For users buying H200s for AI workloads, the "ASIC" tensor cores deliver the overwhelming bulk of performance. So they already do this, and have been since Volta in 2017.

To put it into perspective, the tensor cores deliver about 2,000 TFLOPs of FP8, and half that for FP16, and this is all tensor FMA/MAC (comprising the bulk of compute for AI workloads). The CUDA cores -- the rest of the GPU -- deliver more in the 70 TFLOP range.

So if data centres are buying nvidia hardware for AI, they already are buying focused TPU chips that almost incidentally have some other hardware that can do some other stuff.

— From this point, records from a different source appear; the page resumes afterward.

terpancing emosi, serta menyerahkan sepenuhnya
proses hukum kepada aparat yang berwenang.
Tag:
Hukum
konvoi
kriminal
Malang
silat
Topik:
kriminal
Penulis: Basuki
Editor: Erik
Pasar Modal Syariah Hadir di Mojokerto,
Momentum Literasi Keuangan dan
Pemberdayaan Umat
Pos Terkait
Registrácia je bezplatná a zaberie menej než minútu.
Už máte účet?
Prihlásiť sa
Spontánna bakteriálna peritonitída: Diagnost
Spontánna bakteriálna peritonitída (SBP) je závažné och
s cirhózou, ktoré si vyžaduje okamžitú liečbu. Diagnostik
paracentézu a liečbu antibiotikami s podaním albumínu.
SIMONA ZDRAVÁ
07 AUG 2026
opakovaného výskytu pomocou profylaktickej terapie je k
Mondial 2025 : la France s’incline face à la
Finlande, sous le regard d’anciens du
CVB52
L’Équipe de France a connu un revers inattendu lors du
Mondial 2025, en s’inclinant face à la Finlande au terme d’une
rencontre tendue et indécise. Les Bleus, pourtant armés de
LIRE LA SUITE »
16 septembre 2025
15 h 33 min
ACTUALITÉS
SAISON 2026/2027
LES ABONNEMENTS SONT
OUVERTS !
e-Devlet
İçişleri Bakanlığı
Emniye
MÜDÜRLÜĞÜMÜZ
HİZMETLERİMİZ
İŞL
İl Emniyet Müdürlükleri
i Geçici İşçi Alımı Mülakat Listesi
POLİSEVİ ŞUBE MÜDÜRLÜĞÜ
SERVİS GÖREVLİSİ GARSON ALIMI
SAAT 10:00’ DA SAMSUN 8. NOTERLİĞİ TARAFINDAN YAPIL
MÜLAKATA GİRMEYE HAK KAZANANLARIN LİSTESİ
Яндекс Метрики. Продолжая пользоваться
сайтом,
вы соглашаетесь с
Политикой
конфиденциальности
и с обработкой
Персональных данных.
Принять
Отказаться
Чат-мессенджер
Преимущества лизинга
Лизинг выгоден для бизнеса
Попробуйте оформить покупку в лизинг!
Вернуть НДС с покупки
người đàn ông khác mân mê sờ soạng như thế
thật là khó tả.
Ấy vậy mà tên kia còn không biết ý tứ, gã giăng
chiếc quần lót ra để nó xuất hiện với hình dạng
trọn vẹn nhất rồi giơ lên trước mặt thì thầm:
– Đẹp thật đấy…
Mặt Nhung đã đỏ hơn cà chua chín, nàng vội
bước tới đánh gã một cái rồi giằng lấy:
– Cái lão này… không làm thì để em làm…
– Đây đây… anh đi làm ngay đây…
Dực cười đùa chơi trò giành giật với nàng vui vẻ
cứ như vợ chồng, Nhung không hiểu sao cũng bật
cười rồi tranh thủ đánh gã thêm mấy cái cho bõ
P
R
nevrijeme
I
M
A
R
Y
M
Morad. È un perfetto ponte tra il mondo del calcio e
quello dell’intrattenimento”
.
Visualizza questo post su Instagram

I mean, GPUs still have a lot of non-tensor general uses in the sciences, finance, etc, and TPUs don't touch that, but yes a lot of nvidia GPUs are being sold as a focused TPU-like chip.

▲

sorenjan 6 hours ago | parent [-]

Is it the Cuda cores that run the vertex/fragment/etc shaders in normal GPUs? Where does the ray tracing units fit in? How much of a modern Nvidia GPU is general purpose vs specialized to graphics pipelines?

	▲	qcnguy 9 minutes ago \| parent [-]
		A datacenter GPU has next to nothing left related to graphics. You can't use them to render graphics. It's a pure computational kernel machine.